Methods: Fifty-one subjects (45 Cognitively Normal (CN), 4 with Mild Cognitive Impairment (MCI), 2 AD; age: 68 ± 11 years) were scanned on a GE Discovery MI PET/CT scanner for 20 min, 90 min after administration of ~185 MBq [18F]-MK6240. All subjects underwent a repeat scan 8 ± 4 months after their baseline scan using the same protocol. For MC, list-mode PET data were first divided into multiple short (~20 secs) frames, which were separately reconstructed into low-resolution images using the ultra-fast list-mode reconstruction provided by GE Healthcare [Spangler-Bickell et al, JNM, 2021]. Rigid registrations were then used to generate motion transformations needed to align all the frames to a selected reference image, itself registered to the attenuation map. Finally, a list-mode reconstruction incorporating the motion parameters was applied to generate a motion-corrected image. A motion metric was developed using the average displacement of voxels in the brain across all frames. A histogram-based threshold allowed us to identify the studies with important motion. We applied our approach to all 51 longitudinal [18F]-MK6240 studies and computed ΔSUVR in the entorhinal cortex, the inferior temporal gyrus, the precuneus, and the amygdala using the cerebellar gray matter as the reference region. We calculated the standard deviation of ΔSUVR across all the subjects for data reconstructed with MC and with no MC (NMC). Assuming an annualized rate of change of 10% in early-AD regions, we calculated the sample sizes (for MC and NMC) to achieve the same statistical power for differentiating between two groups (therapy vs control) for varying degrees of reduction in ΔSUVR (one-sided test, confidence level: 95%, power: 80%), in a hypothetical clinical trial.
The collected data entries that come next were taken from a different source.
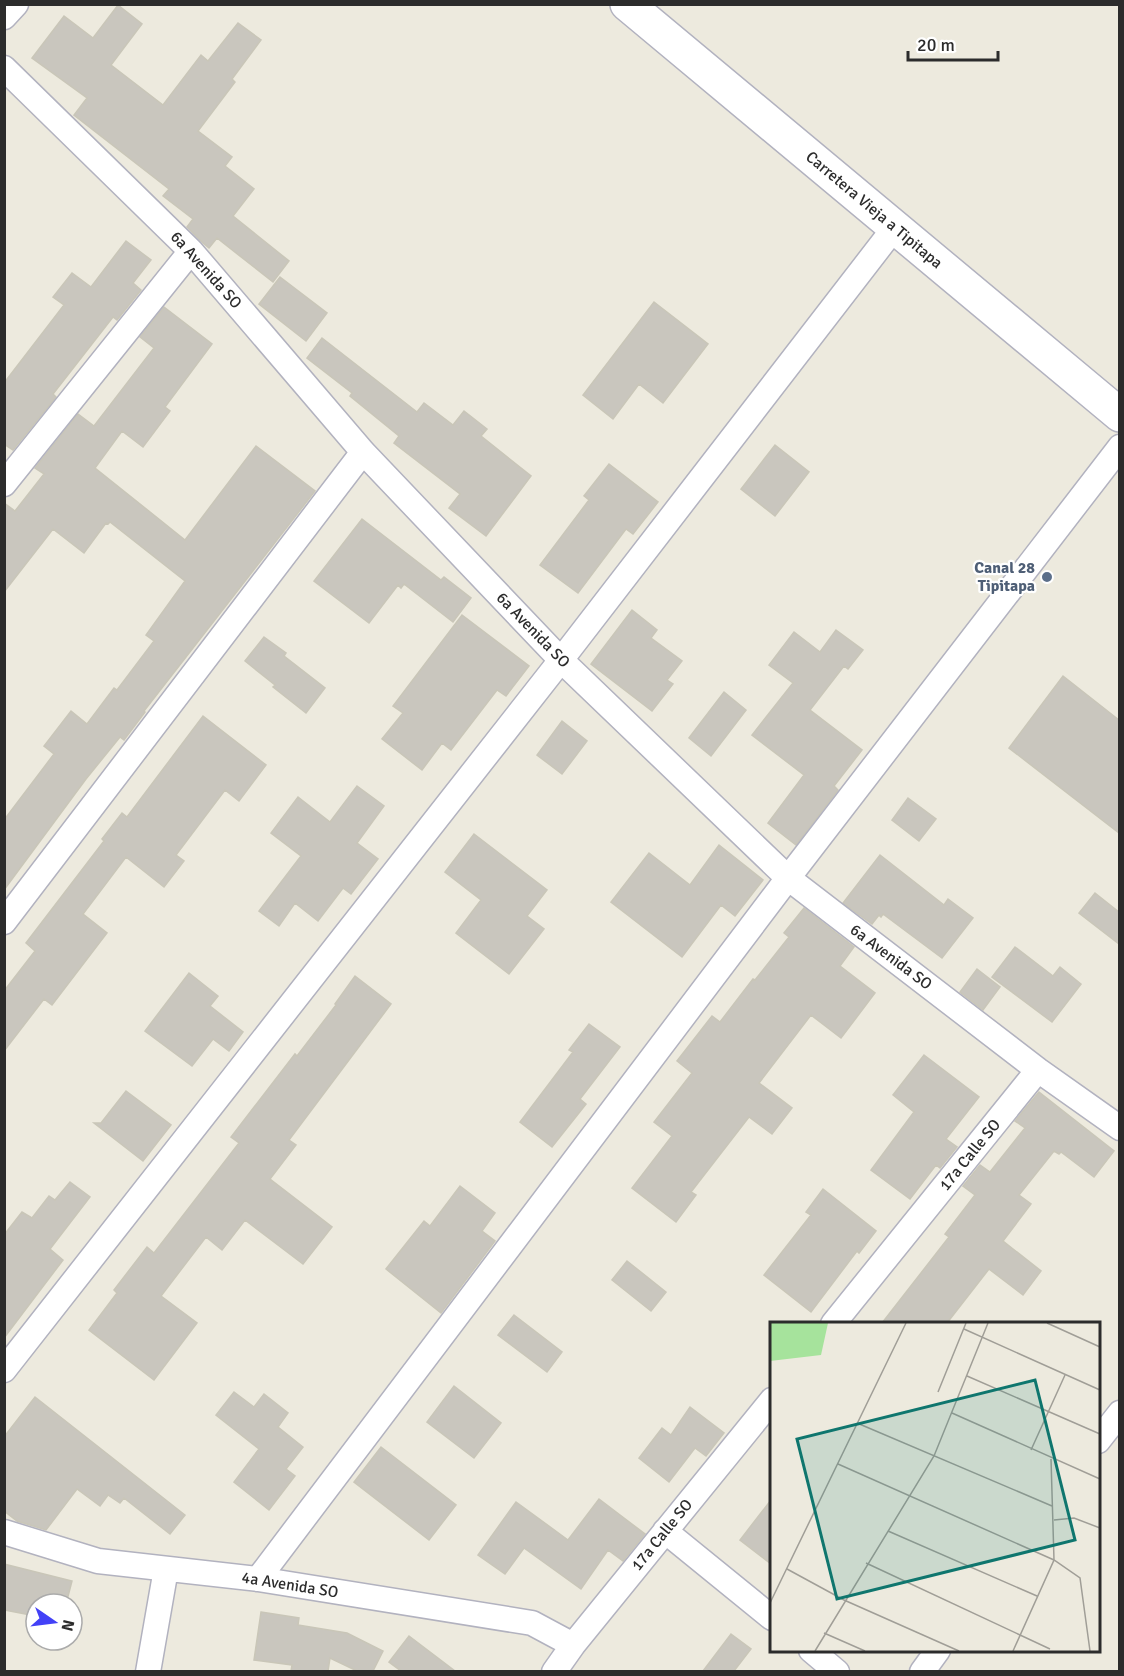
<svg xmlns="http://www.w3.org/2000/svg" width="1124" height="1676" font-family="Signika,sans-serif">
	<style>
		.building { fill: #c9c6be; stroke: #c9c6b8; stroke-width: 1.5 }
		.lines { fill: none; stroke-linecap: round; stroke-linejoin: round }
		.street-casing { stroke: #b2b2bf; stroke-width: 27 }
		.secondary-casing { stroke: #b2b2bf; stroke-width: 36 }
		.street { stroke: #fff; stroke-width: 24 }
		.secondary { stroke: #fff; stroke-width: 33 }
		.service-dot { fill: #5c6f8a; stroke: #fff; stroke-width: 2 }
		.labels { text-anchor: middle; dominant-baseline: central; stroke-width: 4.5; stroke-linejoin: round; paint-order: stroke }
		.street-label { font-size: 16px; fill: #2c2c2c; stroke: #fff }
		.service-label { font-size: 16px; font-weight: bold; fill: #4e5e75; stroke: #fff; text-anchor: end }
		.inset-road { fill: none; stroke: #a09e97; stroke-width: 1.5 }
		.view { fill: #0f766e; fill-opacity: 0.15; stroke: #0f766e; stroke-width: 3 }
		.inset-edge { fill: none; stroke: #2c2c2c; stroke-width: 3 }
	</style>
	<rect width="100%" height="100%" fill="#edeade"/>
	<path class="building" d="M118 5 142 24 111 65 163 105 201 55 208 61 238 23 261 40 232 79 235 82 198 131 232 157 225 166 254 189 233 216 289 261 273 282 217 238 209 248 203 243 187 227 193 219 163 196 169 189 74 115 87 98 32 58 64 16 93 38Z
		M126 241 151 260 133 283 141 290 117 320 113 317 53 394 56 397 13 450 4 444V383L64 305 53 297 72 273 91 287Z
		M280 277 327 313 306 341 259 304Z
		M654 302 708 344 663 403 639 384 613 419 583 395Z
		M164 307 212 344 165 407 170 411 143 447 122 431 95 468 185 540 256 446 315 491 144 711 145 712 124 740 120 737 86 779 4 890V820L54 754 44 746 71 711 87 724 114 688 117 690 154 641 146 635 185 581 110 522 108 524 106 523 84 553 53 529 4 592V503L15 511 44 474 35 468 78 414 94 426 154 348 140 337Z
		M322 338 417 412 424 403 453 425 464 411 487 429 481 436 531 476 486 536 449 508 460 494 394 443 399 436 350 396 352 393 307 358Z
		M775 445 809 472 775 516 741 489Z
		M609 464 658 502 633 534 626 529 578 593 540 565 589 500 584 496Z
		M362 519 441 580 444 577 471 598 453 622 404 584 401 588 398 585 369 623 314 581Z
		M632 610 657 630 651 638 682 661 667 680 673 684 652 711 591 664Z
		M462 615 529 666 506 696 497 690 451 750 442 743 422 770 382 739 403 713 393 706Z
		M836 630 863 650 848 669 844 666 810 710 862 750 834 786 838 790 796 845 768 823 804 775 752 735 793 683 769 665 794 632 820 652Z
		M264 637 286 653 284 656 325 688 306 713 273 687 275 685 245 661Z
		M1063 676 1119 720V833L1009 748Z
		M724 692 746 710 711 756 689 738Z
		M203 716 266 765 239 801 225 790 176 855 184 861 164 887 126 857 83 914 107 933 52 1005 44 999 4 1051V991L35 951 26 943 104 841 102 839 122 813 127 817Z
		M562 721 587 741 562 774 537 755Z
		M357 786 384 806 357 843 378 859 351 894 343 888 318 921 295 903 279 926 259 911 301 856 271 833 298 797 330 822Z
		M908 798 936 819 919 841 892 820Z
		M474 834 547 890 527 916 544 929 509 974 456 933 481 900 445 872Z
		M719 845 763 880 735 916 721 905 682 957 611 902 649 853 690 885Z
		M880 855 944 905 948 899 973 918 942 958 883 914 881 917 879 915 872 924 843 903Z
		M1095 893 1119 912V944L1079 913Z
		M804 908 854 947 840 966 875 993 841 1038 811 1015 759 1083 792 1108 772 1134 749 1117 691 1192 696 1195 676 1222 632 1188 672 1136 654 1122 692 1073 677 1061 712 1016 720 1022 753 979 755 980 789 937 784 933Z
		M1015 947 1053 976 1060 967 1081 984 1052 1022 992 977Z
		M977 969 1000 987 983 1010 960 992Z
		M189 973 218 996 210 1006 243 1032 229 1051 213 1039 192 1066 145 1031Z
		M355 976 391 1004 289 1140 296 1145 270 1179 332 1227 303 1264 245 1220 222 1250 206 1237 161 1296 197 1323 154 1380 89 1330 117 1293 114 1290 147 1247 154 1253 239 1143 231 1137 295 1054 297 1056 336 1005 335 1004Z
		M589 1024 620 1047 580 1099 586 1104 552 1147 520 1122 573 1052 569 1050Z
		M924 1055 979 1097 946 1139 957 1147 940 1168 936 1165 910 1199 871 1170 914 1112 893 1095Z
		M126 1091 171 1125 143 1161 94 1123H101Z
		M1039 1092 1114 1151 1094 1177 1061 1152 1059 1154 1054 1151 1019 1195 1031 1204 1003 1241 1041 1271 1023 1295 989 1269 947 1323H882L949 1237 945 1234 975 1195 963 1186 980 1165 990 1172 1025 1128 1015 1121Z
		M70 1182 90 1197 50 1249 63 1260 4 1338V1235L22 1212 32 1218 49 1196 55 1200Z
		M460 1186 495 1213 482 1231 495 1241 441 1313 386 1269 424 1221 430 1226Z
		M823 1189 876 1231 859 1253 857 1251 811 1312 764 1275 811 1215 806 1212Z
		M627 1261 666 1292 651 1311 612 1280Z
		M514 1315 562 1352 547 1372 498 1335Z
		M454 1386 501 1423 474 1458 427 1422Z
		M234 1392 254 1407 264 1394 288 1413 278 1427 303 1447 286 1469 295 1476 269 1510 234 1482 259 1449 216 1415Z
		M35 1397 185 1515 170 1534 124 1498 120 1503 108 1495 100 1506 77 1489 46 1530 17 1521 4 1511V1437Z
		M690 1407 724 1433 706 1456 695 1448 669 1482 639 1458 662 1428 671 1435Z
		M381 1447 456 1505 429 1540 354 1482Z
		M599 1499 645 1534 623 1561 608 1550 581 1589 524 1548 505 1574 478 1555 516 1502 568 1540Z
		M771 1500V1564L740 1540Z
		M4 1564 72 1581 66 1604H36V1616L4 1610Z
		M261 1612 299 1618 298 1625 347 1633 383 1651 373 1671H357L330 1658 328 1671H291L292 1665 254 1660Z
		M731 1634 751 1649 734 1671H703Z
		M409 1636 455 1671H401L389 1662Z"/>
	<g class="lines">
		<defs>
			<path id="street" d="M4 17 16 4
				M4 68 191 251 363 452 561 660 788 878 1038 1070 1120 1128
				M4 484 191 251
				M4 922 363 452
				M833 1324 1038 1070
				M4 1370 561 660 895 227
				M1098 1441 1120 1413
				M665 1531 772 1618
				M4 1532 98 1561 258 1579 532 1623 573 1645
				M258 1579 788 878 1120 447
				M811 1650 837 1672
				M148 1672 166 1569
				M554 1672 573 1645 772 1400
				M922 1672 938 1650"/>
			<path id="secondary" d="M627 4 1120 415"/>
		</defs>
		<use href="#street" class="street-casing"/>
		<use href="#secondary" class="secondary-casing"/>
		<use href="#street" class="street"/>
		<use href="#secondary" class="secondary"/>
	</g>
	<circle class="service-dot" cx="1047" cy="577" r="6"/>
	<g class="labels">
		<g class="street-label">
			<text transform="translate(874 210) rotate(40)">Carretera Vieja a Tipitapa</text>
			<text transform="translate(206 270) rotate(48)">6a Avenida SO</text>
			<text transform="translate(533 630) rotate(46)">6a Avenida SO</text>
			<text transform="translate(891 957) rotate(37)">6a Avenida SO</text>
			<text transform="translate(970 1155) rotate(-51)">17a Calle SO</text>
			<text transform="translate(662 1535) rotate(-51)">17a Calle SO</text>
			<text transform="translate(290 1585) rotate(9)">4a Avenida SO</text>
		</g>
		<g class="service-label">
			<text x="1035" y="568">Canal 28<tspan x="1035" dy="18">Tipitapa</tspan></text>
		</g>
	</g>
	<g transform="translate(770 1322)">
		<rect width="330" height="330" fill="#edeade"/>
		<path d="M0 1H58L51 33 0 39Z" fill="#a6e39c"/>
		<path class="inset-road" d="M277 1 330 25M194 7 330 68M197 54 330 112M168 70 196 1M182 91 330 157M87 101 282 184M261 128 295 53M68 142 284 238 310 256 320 329M284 198 304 196 330 206M118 209 267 274M96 241 280 327M17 247 74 278 189 329M0 281 136 1M54 311 95 329M45 329 164 134 218 1M243 329 284 238 281 137"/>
		<path class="view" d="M265 58 305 218 67 277 27 117Z"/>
		<rect width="330" height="330" class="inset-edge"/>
	</g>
	<rect width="1124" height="1676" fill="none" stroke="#2c2c2c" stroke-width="12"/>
	<g transform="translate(54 1622) rotate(104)"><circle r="28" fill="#ffffff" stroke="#ababab" stroke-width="1.5"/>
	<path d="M0-4.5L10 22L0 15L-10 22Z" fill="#4341f7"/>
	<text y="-9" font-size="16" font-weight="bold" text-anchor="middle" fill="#2c2c2c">N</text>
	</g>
	<path d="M908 51v9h90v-9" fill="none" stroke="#2c2c2c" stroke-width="3"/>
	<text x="917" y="51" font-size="18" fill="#2c2c2c" stroke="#ffffff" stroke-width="4.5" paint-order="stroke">20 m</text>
</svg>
Results: Individually, 26% of the scans exhibited notable motion, affecting 39% of the longitudinal datasets (motion in one or both time points). The motion metric was significantly higher in MCI/AD subjects than in CN subjects (p<0.05). The mean age of the moving subjects is statistically equivalent to that of the non-moving subjects (p<0.05). Visually, MC images showed substantial reduction in motion-induced blurring, especially in scans with larger motion. Images from one subject with and without MC are shown in Figure 1. MC reduced the standard deviation of ΔSUVR across subjects by -44%, -17%, -13%, and -19% in the entorhinal, inferior temporal, precuneus, and amygdala regions, respectively. In Figure 2, the sample sizes needed for rejecting the null hypothesis (i.e., no significant ΔSUVR difference between therapy and control groups) are plotted as a function of the difference in group means. MC yields lower sample sizes across all regions and its impact is more pronounced for detecting a smaller difference (e.g., resulting from shorter inter-scan duration).
Conclusions: Motion is a major confounding factor in [18F]-MK6240 tau PET imaging. Motion correction can reduce the variance in estimated ΔSUVR, potentially allowing for shorter inter-scan time and smaller sample size in clinical trials evaluating the effect of a candidate drug against AD.